Phantasy Star IV is a game worth longing for. Even the SNES' Final Fantasy entries can't boast a universe as well-developed as Phantasy Star's Algo star system. It's populated by an intriguing cast of cyborgs, machines, human-like races, and aliens—all with their own histories and cultures. It has dire threats that plague generations of heroes across millennia, and it all comes to a head in Phantasy Star IV.

Not to say Phantasy Star IV doesn't revel in an RPG cliché here and there. The game starts with two freelance "hunters," Chaz and Alys, on a mission to clean monsters from an infested basement. The story doesn't wait very long before the stakes are thrown sky-high, however. You quickly learn the characters' home planet of Motavia is experiencing rapid desertification, though the realm's rampaging bio-monsters might decimate the population long before the hostile climate gets a chance. Bad times make for efficient dictators, and sure enough, a dark magician calling himself Zio promises to raze the remnants of Motavia and build a lush new society out of its ashes. Unsurprisingly, there's something worse behind Zio—something much, much worse that's been haunting Phantasy Star's hero characters across four games spanning thousands of years.

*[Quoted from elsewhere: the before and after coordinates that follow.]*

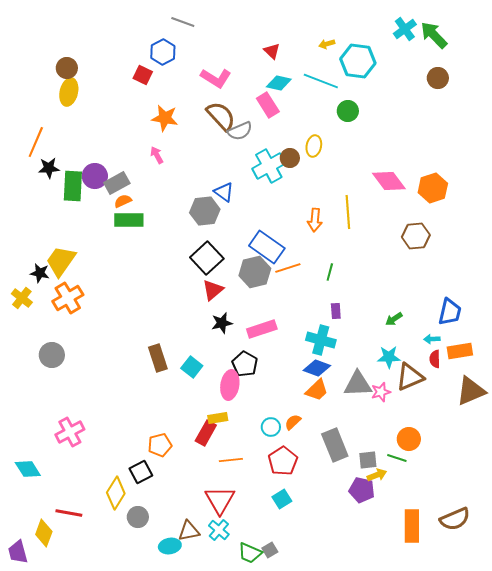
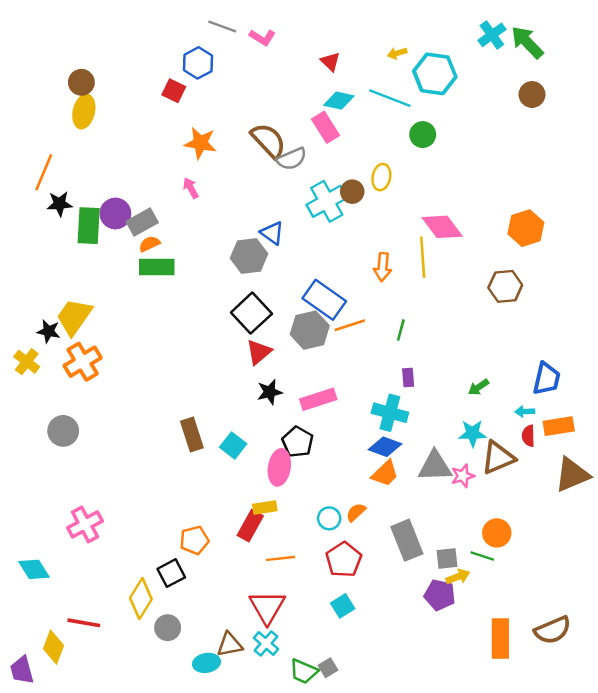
pink L-shape: (216, 78) -> (262, 37), moved, size x0.7
pink diamond: (389, 181) -> (442, 227), moved

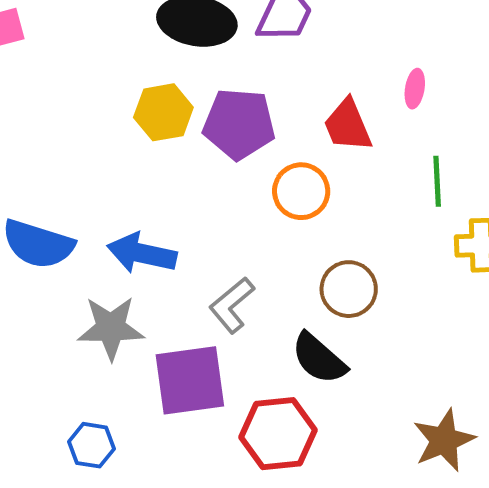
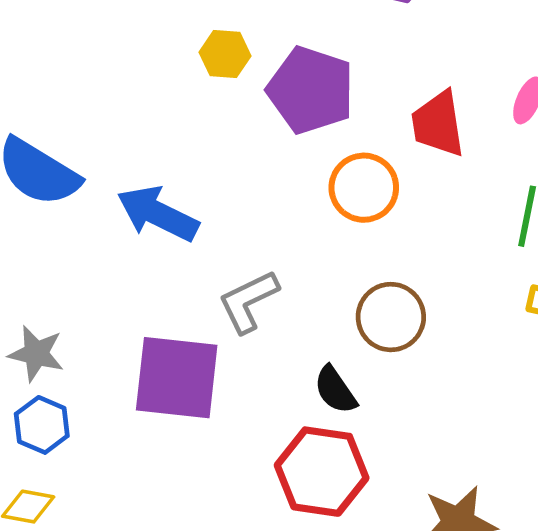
yellow hexagon: (163, 112) -> (225, 54), size x0.7
gray star: (111, 328) -> (36, 354), moved, size x0.7
black semicircle: (319, 358) -> (335, 390), size x0.7
red hexagon: (278, 434) -> (322, 472), moved

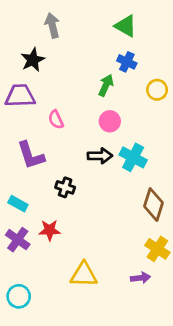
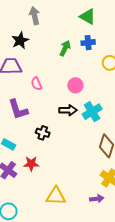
blue cross: (127, 62) -> (88, 43), turned -32
green arrow: (106, 85) -> (65, 48), moved
cyan cross: (133, 157) -> (92, 112), turned 30

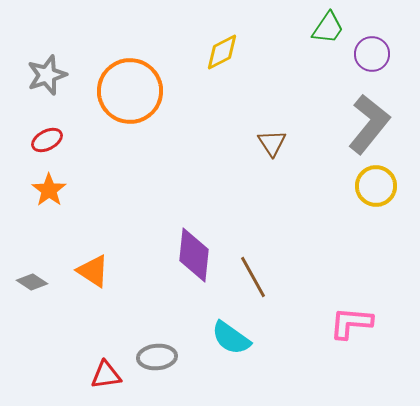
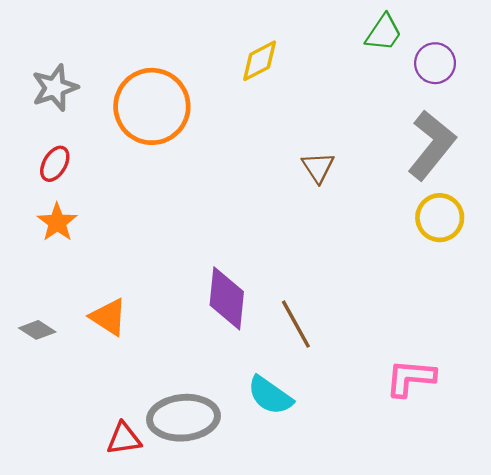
red ellipse: (47, 140) -> (55, 164), turned -32
gray ellipse: (157, 357) -> (183, 418), size x1.5

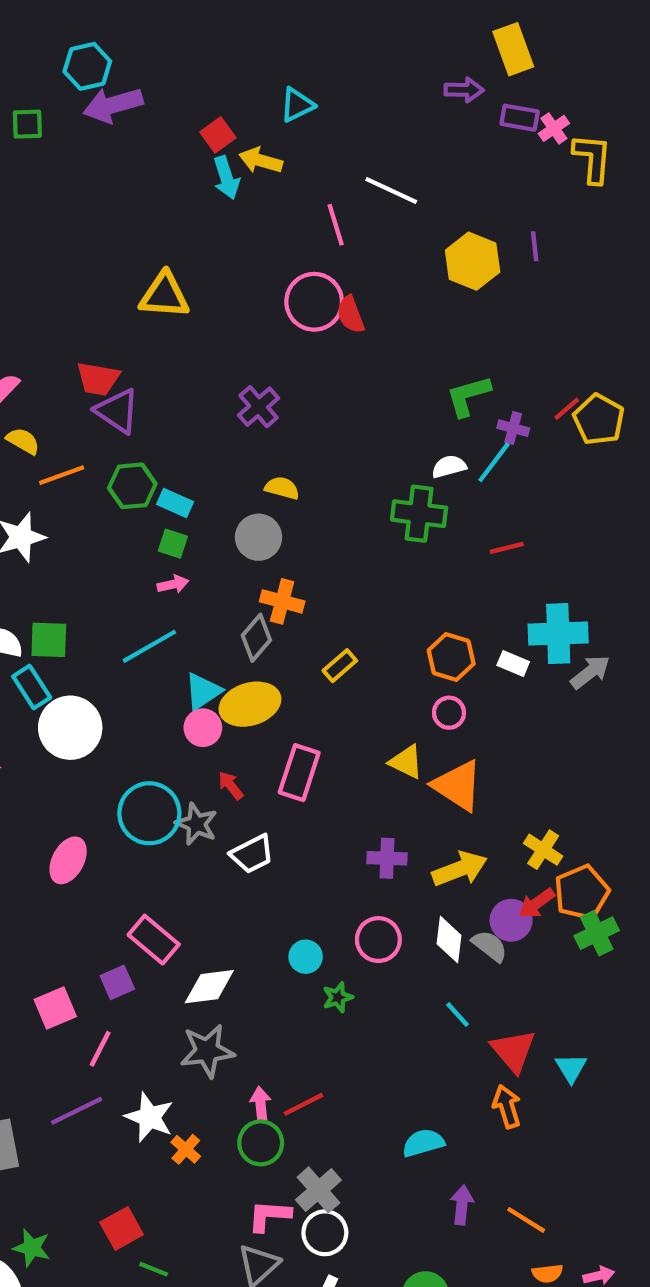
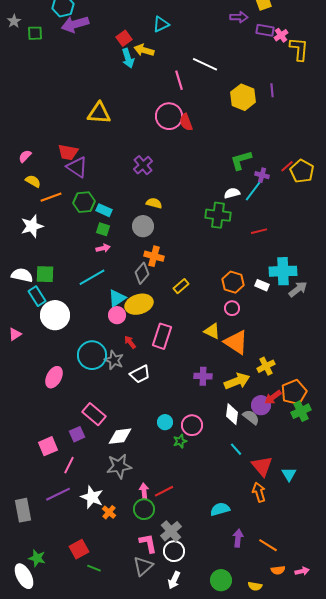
yellow cross: (543, 850) -> (266, 366), moved, turned 30
pink circle: (378, 940) -> (192, 425), moved
pink L-shape: (269, 1216) -> (148, 543), turned 75

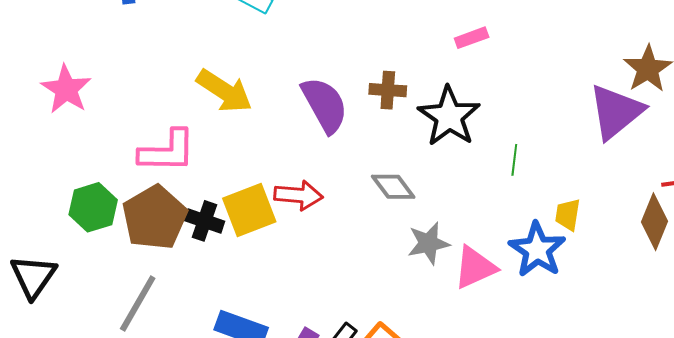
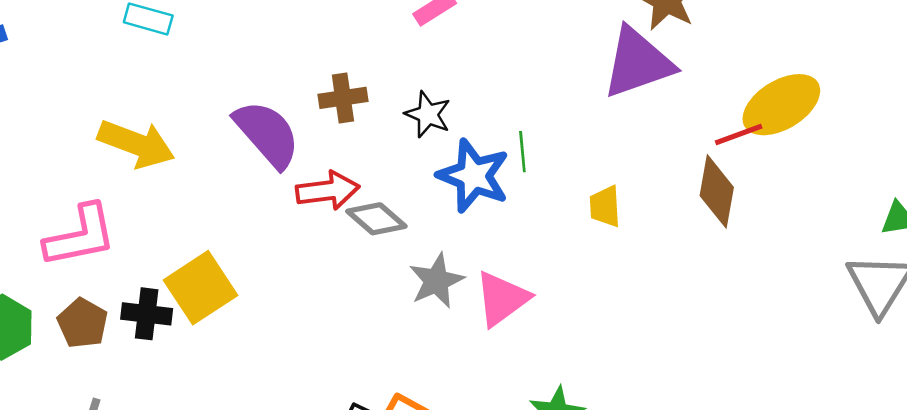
purple triangle: (616, 112) -> (638, 63), turned 32
black star: (449, 116) -> (428, 114), size x0.6
red arrow: (298, 195) -> (328, 191), moved
brown pentagon: (155, 218) -> (83, 323), size x0.6
blue star: (537, 250) -> (474, 176), moved

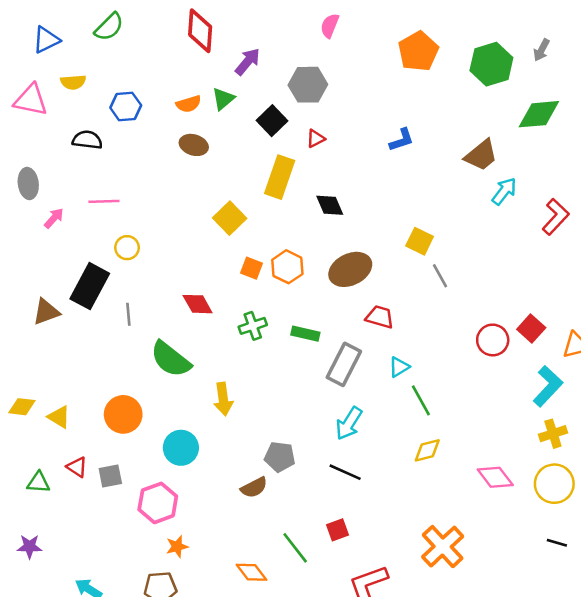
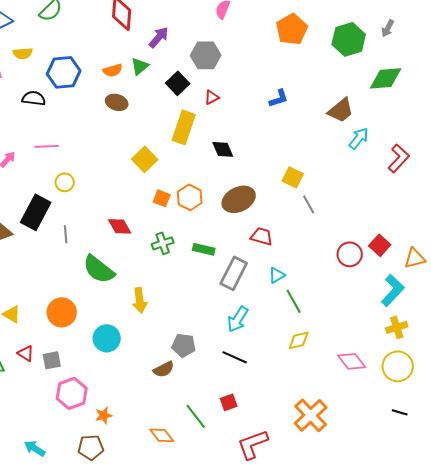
blue hexagon: (126, 106) -> (64, 72), size x1.4
pink hexagon: (158, 503) -> (72, 393), moved

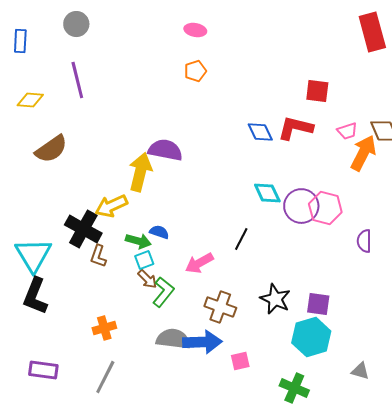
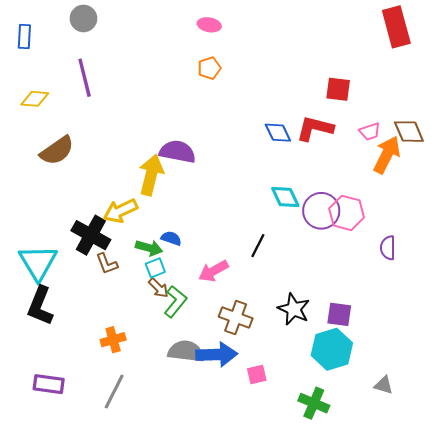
brown L-shape: (98, 256) -> (107, 264), turned -40

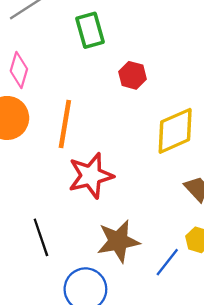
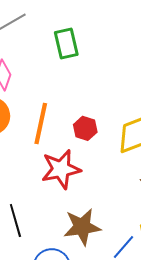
red hexagon: (133, 75) -> (85, 128), moved

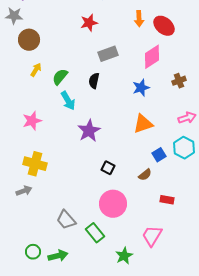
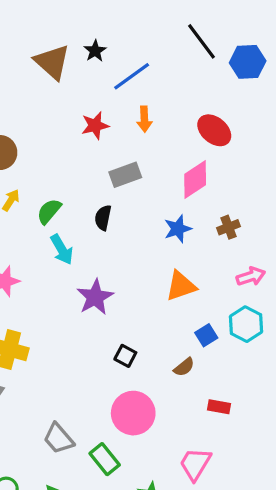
orange arrow: (139, 19) -> (144, 119), moved
brown cross: (179, 81) -> (229, 227), moved

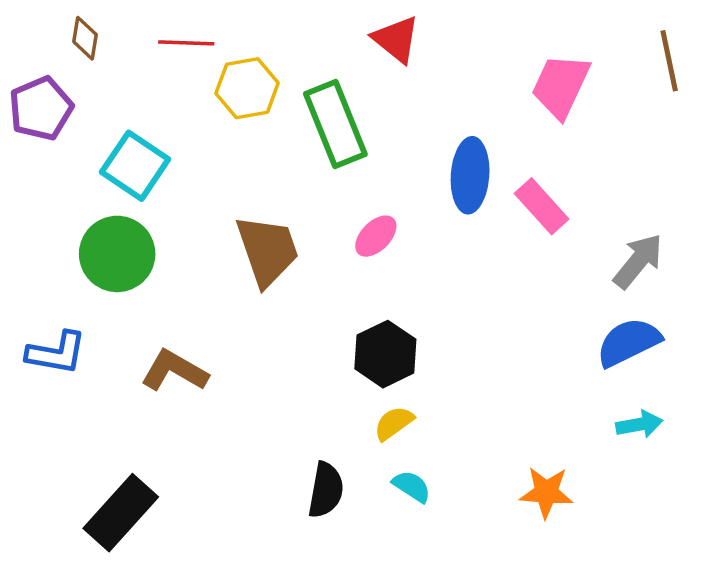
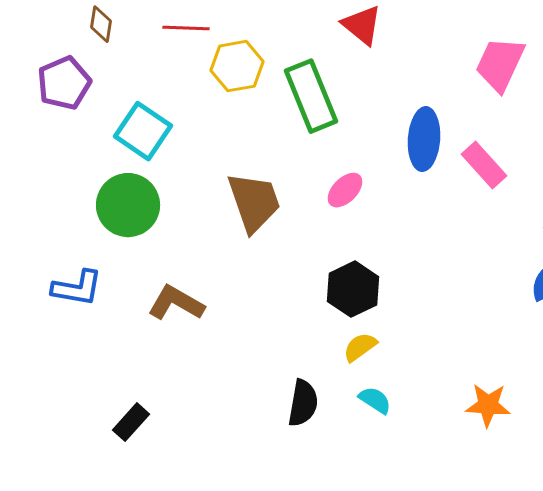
black rectangle: (121, 513) -> (131, 422), size x0.6

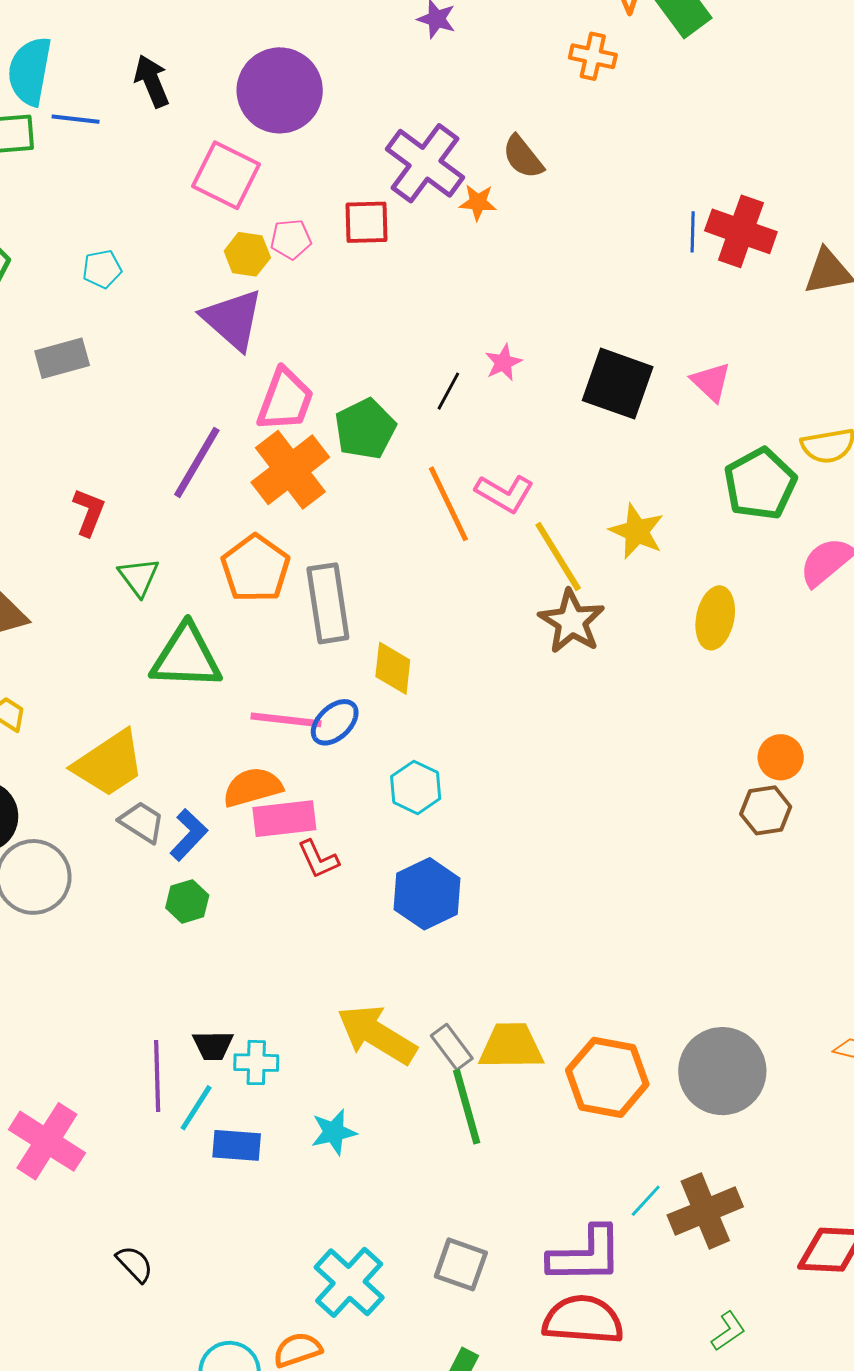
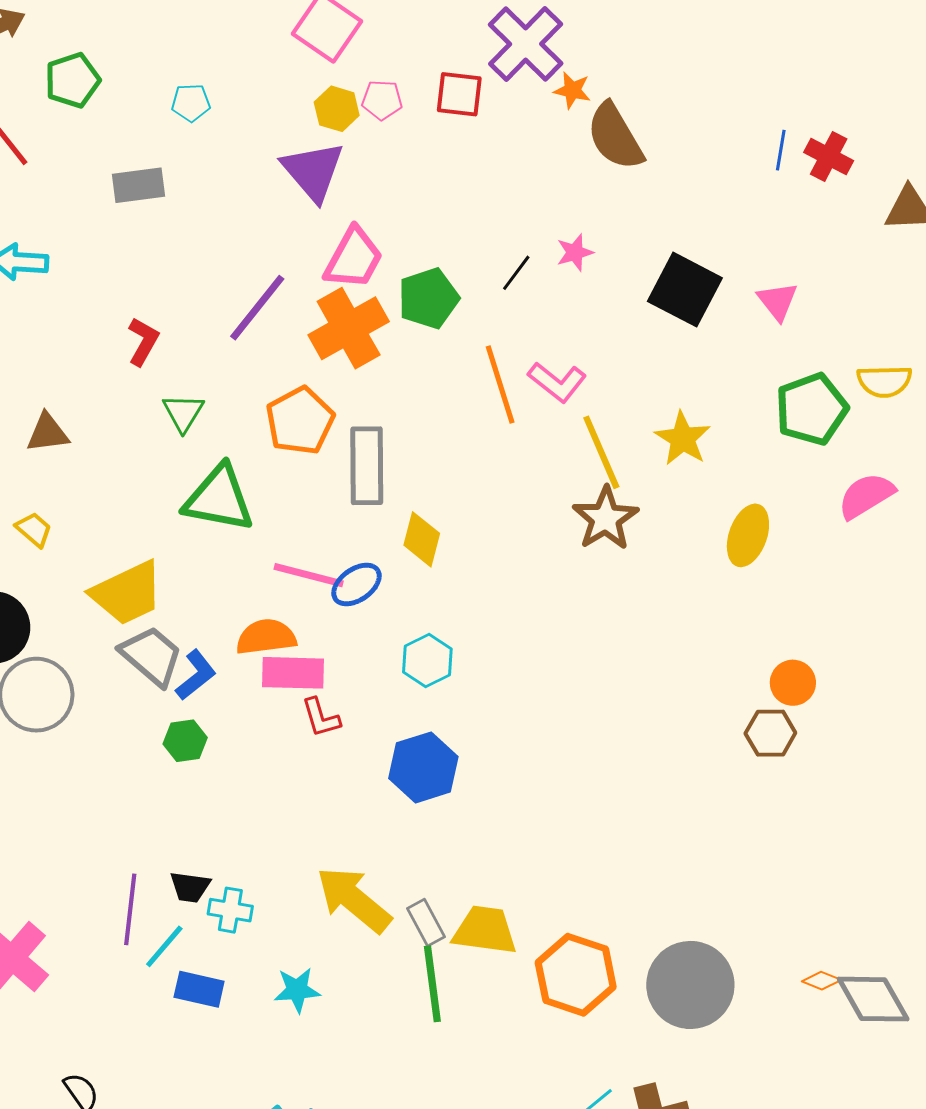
brown semicircle: (523, 157) -> (615, 137), moved, size x1.5
red cross: (741, 231) -> (829, 157), size x0.7
gray trapezoid: (142, 822) -> (151, 656), size x1.4

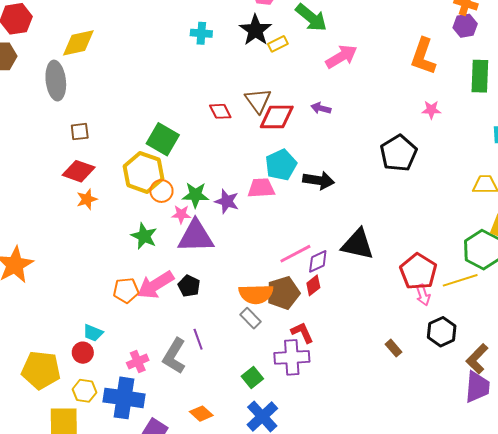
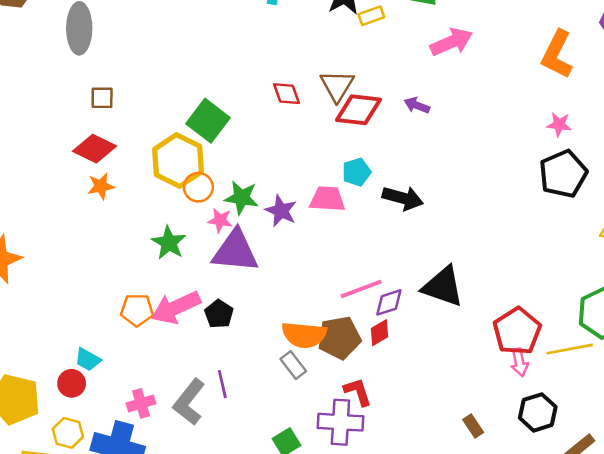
black pentagon: (398, 153) -> (563, 174), moved
cyan pentagon: (281, 165) -> (356, 172), size x0.7

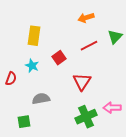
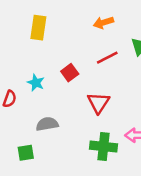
yellow rectangle: (34, 36) -> (38, 28), moved
green cross: (86, 117) -> (103, 147), turned 30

Phantasy Star IV isn't as visually appealing as Final Fantasy VI or Secret of Mana, but that's by design. Motavia is a dying planet, and its arid landscapes reflect its decline. The bleak brown environments and sterile mechanical corridors you travel through are broken up by bright manga-style cutscenes that make for effective interludes and character development. Phantasy Star IV's fights are technically impressive, too: Each character has a unique attack animation, and the monsters (who are also animated) are intimidating. Some bosses take up the entire screen.

Phantasy Star IV's world is bleak, but its character designs and cutscenes inject a lot of character into the game.

Fights in Phantasy Star IV are turn-based, as per 16-bit RPG tradition, and characters can combine techniques for powerful combo attacks. Phantasy Star IV's combat isn't its best trait, in my opinion. Its rapid-fire random encounters are easy to get tired of—but that's typical of most RPGs from the same era. What sets Phantasy Star IV apart as one of the greatest RPGs of all time is its eagerness to tell a story that never talks down to its players. Main characters suffer permanent deaths. Its narrative manages to tie up the three previous games without making newcomers feel like interlopers. Zio is a genuine threat, and his followers are rabid beyond reason; you come across brainwashed townspeople who thrash in religious ecstasy. Even Zio's paint-by-numbers schpiel about creating a new world from the ashes of Motavia becomes much more unsettling when you notice his right-hand man, Juza, wears a frock with three downward-facing triangles on it—the symbol for nuclear weapons, radioactivity, and fallout.

And it might be wishful thinking on my part, but there's a lot about Phantasy Star IV (and Phantasy Star in general) that reminds me of Madeleine L'Engle's Time Quintet series of young adult novels. The games' mix of magic and science fiction, not to mention Phantasy Star IV's conclusive struggle of heroes versus a black entity that wishes only for the destruction of all life, is reminiscent of A Wrinkle in Time, a Swiftly Tilting Planet, and some of L'Engle's other works.

The icy fog roiling around your ankles means everything's great.

True to its name, Phantasy Star IV: The End of the Millennium was an ending. There hasn't been a follow-up title outside the Phantasy Star Online games and Phantasy Star Nova, and good luck playing those if you live in the West. Much as RPG fans would love to see a Phantasy Star V, Phantasy Star IV's conclusion doesn't really call out for one. Sega deserves some respect for telling a story with a well-defined beginning, middle, and end instead of meandering all over Algo and leaving loose ends and question marks everywhere. Phantasy Star IV is the very end, my friends, and that's just another reason to lend it a few hours of your time.